> [Instructions to follow]
With nothing added and nothing dropped, write out all of the entries below.

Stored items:
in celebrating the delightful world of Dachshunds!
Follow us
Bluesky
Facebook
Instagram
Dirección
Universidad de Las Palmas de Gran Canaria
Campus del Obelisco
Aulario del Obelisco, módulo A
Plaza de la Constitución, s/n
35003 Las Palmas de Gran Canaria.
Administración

> [Solved problem]
in celebrating the delightful world of Dachshunds!
Follow us
Bluesky
Facebook
Instagram
Dirección
Universidad de Las Palmas de Gran Canaria
Campus del Obelisco
Aulario del Obelisco, módulo A
Plaza de la Constitución, s/n
35003 Las Palmas de Gran Canaria.
Administración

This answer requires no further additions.